The second stacktrace has two different requests objects in DefaultServer line 1429. They are constructed just above in line 1414. It would make sense that the second request reuses the readonly connection obtained by the first request.

Under EBean 12 this nesting indeed does not happen. And if an explicit JTA transaction is started, both request use that connection.

tbee commented 3 months ago

I was able to patch the behaviour by introducing a ThreadLocal variable in OrmQueryRequest.initTransIfRequired and solely for createReadOnlyTransaction store the first transaction within a thread, and return that on subsequent calls.

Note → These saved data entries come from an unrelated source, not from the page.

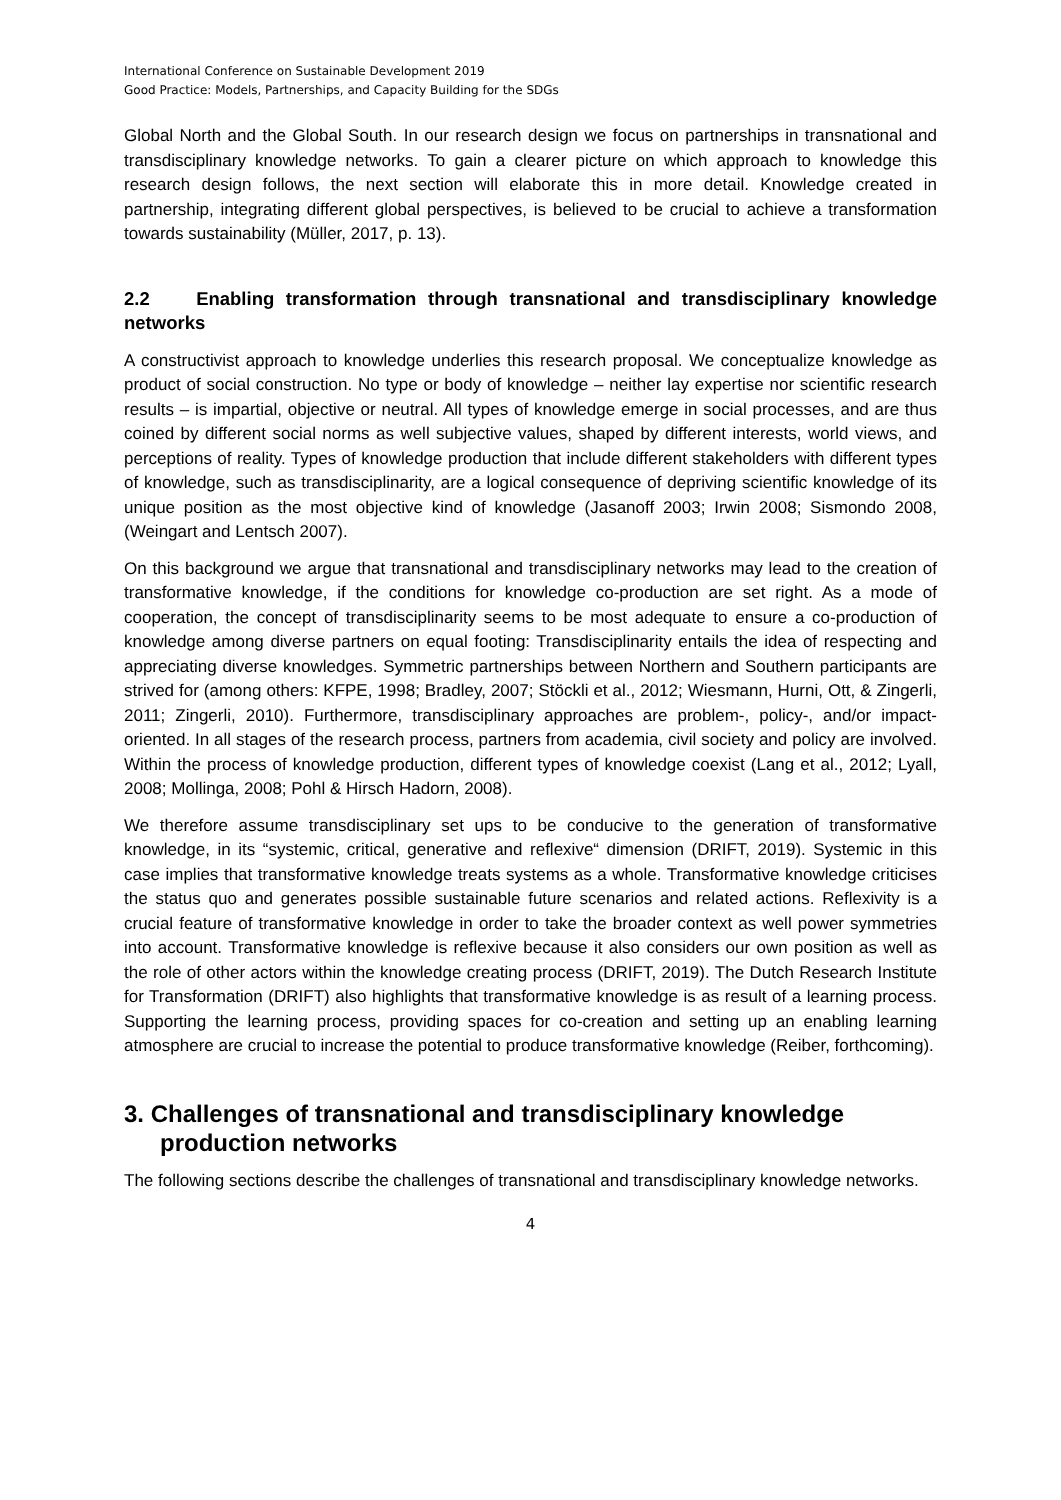International Conference on Sustainable Development 2019
Good Practice: Models, Partnerships, and Capacity Building for the SDGs
Global North and the Global South. In our research design we focus on partnerships in transnational and transdisciplinary knowledge networks. To gain a clearer picture on which approach to knowledge this research design follows, the next section will elaborate this in more detail. Knowledge created in partnership, integrating different global perspectives, is believed to be crucial to achieve a transformation towards sustainability (Müller, 2017, p. 13).
2.2 Enabling transformation through transnational and transdisciplinary knowledge networks
A constructivist approach to knowledge underlies this research proposal. We conceptualize knowledge as product of social construction. No type or body of knowledge – neither lay expertise nor scientific research results – is impartial, objective or neutral. All types of knowledge emerge in social processes, and are thus coined by different social norms as well subjective values, shaped by different interests, world views, and perceptions of reality. Types of knowledge production that include different stakeholders with different types of knowledge, such as transdisciplinarity, are a logical consequence of depriving scientific knowledge of its unique position as the most objective kind of knowledge (Jasanoff 2003; Irwin 2008; Sismondo 2008, (Weingart and Lentsch 2007).
On this background we argue that transnational and transdisciplinary networks may lead to the creation of transformative knowledge, if the conditions for knowledge co-production are set right. As a mode of cooperation, the concept of transdisciplinarity seems to be most adequate to ensure a co-production of knowledge among diverse partners on equal footing: Transdisciplinarity entails the idea of respecting and appreciating diverse knowledges. Symmetric partnerships between Northern and Southern participants are strived for (among others: KFPE, 1998; Bradley, 2007; Stöckli et al., 2012; Wiesmann, Hurni, Ott, & Zingerli, 2011; Zingerli, 2010). Furthermore, transdisciplinary approaches are problem-, policy-, and/or impact-oriented. In all stages of the research process, partners from academia, civil society and policy are involved. Within the process of knowledge production, different types of knowledge coexist (Lang et al., 2012; Lyall, 2008; Mollinga, 2008; Pohl & Hirsch Hadorn, 2008).
We therefore assume transdisciplinary set ups to be conducive to the generation of transformative knowledge, in its “systemic, critical, generative and reflexive“ dimension (DRIFT, 2019). Systemic in this case implies that transformative knowledge treats systems as a whole. Transformative knowledge criticises the status quo and generates possible sustainable future scenarios and related actions. Reflexivity is a crucial feature of transformative knowledge in order to take the broader context as well power symmetries into account. Transformative knowledge is reflexive because it also considers our own position as well as the role of other actors within the knowledge creating process (DRIFT, 2019). The Dutch Research Institute for Transformation (DRIFT) also highlights that transformative knowledge is as result of a learning process. Supporting the learning process, providing spaces for co-creation and setting up an enabling learning atmosphere are crucial to increase the potential to produce transformative knowledge (Reiber, forthcoming).
3. Challenges of transnational and transdisciplinary knowledge production networks
The following sections describe the challenges of transnational and transdisciplinary knowledge networks.
4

Does not seem like the correct way to fix it, but it appears to work.

tbee commented 3 months ago

Alternatively one can add to e.g. LoadManyRequest.createQuery code to use the existing transaction:

    if (this.transaction() != null) {
      query.usingTransaction(transaction);
    }

Or in DefaultBeanLoader

  void loadMany(LoadManyRequest loadRequest) {
    SpiQuery<?> query = loadRequest.createQuery(server);
    query.usingTransaction(loadRequest.transaction());
    executeQuery(loadRequest, query);
    loadRequest.postLoad();
  }

This feels like a better approach. Where the last one seems like it could be the fix, because it mirrors loadBean in the same class.

tbee commented 3 months ago

Any idea when a bugfix release will come out?

rbygrave commented 3 months ago

Should be on the way to central, so should be available in about 20 minutes.